Multiple drug Hypersensitivity
The term multiple drug hypersensitivity is used for different forms of side-effects to various drugs.20 Some use it to characterize patients with multiple drug intolerance (e.g. “pseudoallergy” to various non-steroidal anti-inflammatory drugs), others reserve this term for well-documented, repeated and clearly immune-mediated reactions to structurally unrelated drugs.21,22 Cross-reactivity due to structural similarity is not included.
According to our experience, approximately 10% of patients with well-documented drug hypersensitivity (skin and/or lymphocyte transformation test positive) have multiple drug allergies;23 for example, a patient reacts to injected lidocaine with a massive angioedema and, years later, the same patient develops a contact allergy to corticosteroids. Alternatively, a patient reacts to amoxicillin, phenytoin and sulfamethoxazole within a few months, but with different symptoms (exanthema, DiHS/DRESS, erythrodermia). Most patients have had rather severe reactions to at least one drug. An IgE-mediated reaction might be followed by a T-cell-mediated reaction. However, in our experience, multiple T-cell reactions with distinct clinical pictures developed, but not IgE and T-cell reactions together.

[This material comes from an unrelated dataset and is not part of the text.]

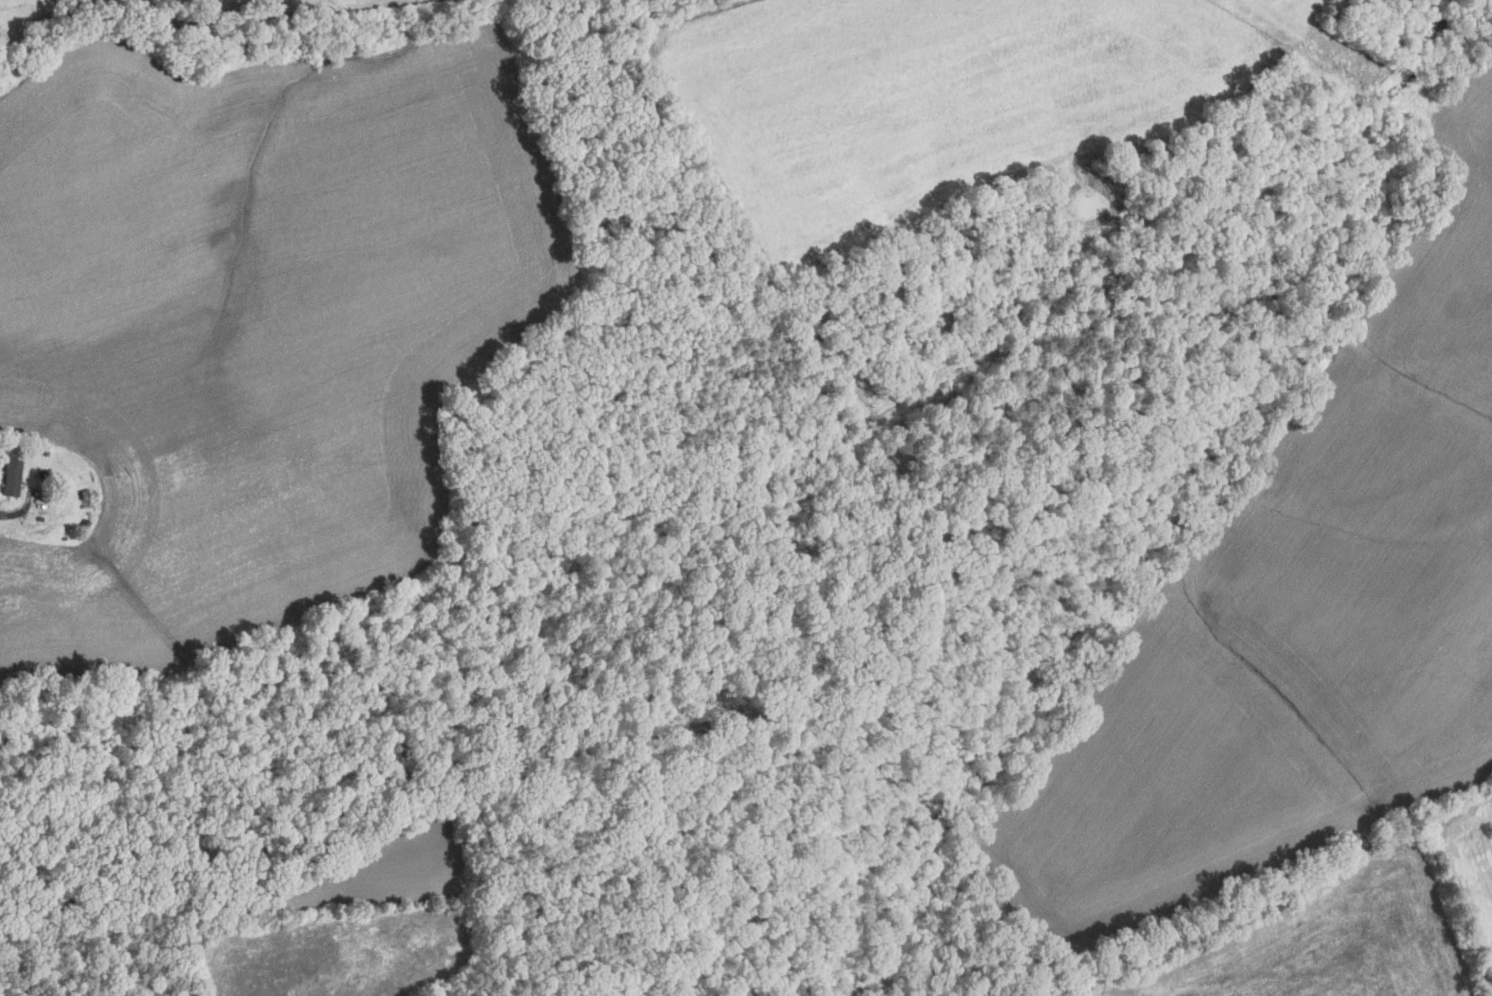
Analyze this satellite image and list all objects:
building: (11, 477)
building: (85, 499)
road: (21, 510)
crop: (1298, 612)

The reason for this accumulation of DH in one individual is unknown. A possible explanation might be a deficient tolerance mechanism against small chemical compounds.24 An immune reaction to a drug – be it initiated through hapten or p-i mechanism – can be seen as a failure of tolerance, and the same patient might not only be prone to develop other drug allergies as well but also autoimmunity. Indeed, a previous drug allergy might be a risk factor for the development of a delayed hypersensitivity reaction to contrast media.25
Preliminary data suggest, however, that no defect of regulatory T cells (Foxp3+) can be detected in patients with multiple drug hypersensitivity, The drug reactive CD4+ T cells show, however, signs of a pre-activated state (Daubner et al., unpubl. data, 2010). This pre-activation seems to persist for years in spite of drug avoidance and may explain the enhanced readiness to react to new drugs, which are not cross-reactive.

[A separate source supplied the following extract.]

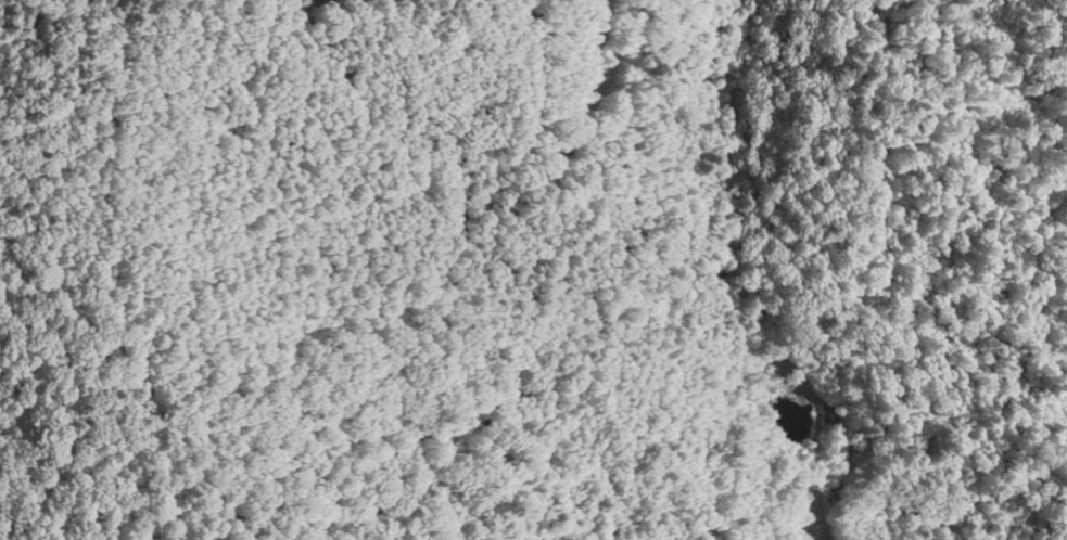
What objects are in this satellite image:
park: (590, 276)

In conclusion, the efficient stimulation of T cells by a drug can be seen as the sum of drug–TCR affinity and readiness of the T cell to react. This readiness of T cells to react to drugs is influenced by the general level of immune activation, and thus highly variable. The variability of these two features is well documented in the “flare-up” reactions after a prior DH (level of T-cell activation), as well as in cross-reactivity (level of affinity and number of precursor cells) and to a certain extent multiple drug hypersensitivity (level of cell activation).
The drug hypersensitivity group at the University of Bern is supported by SCAHT and Pfizer.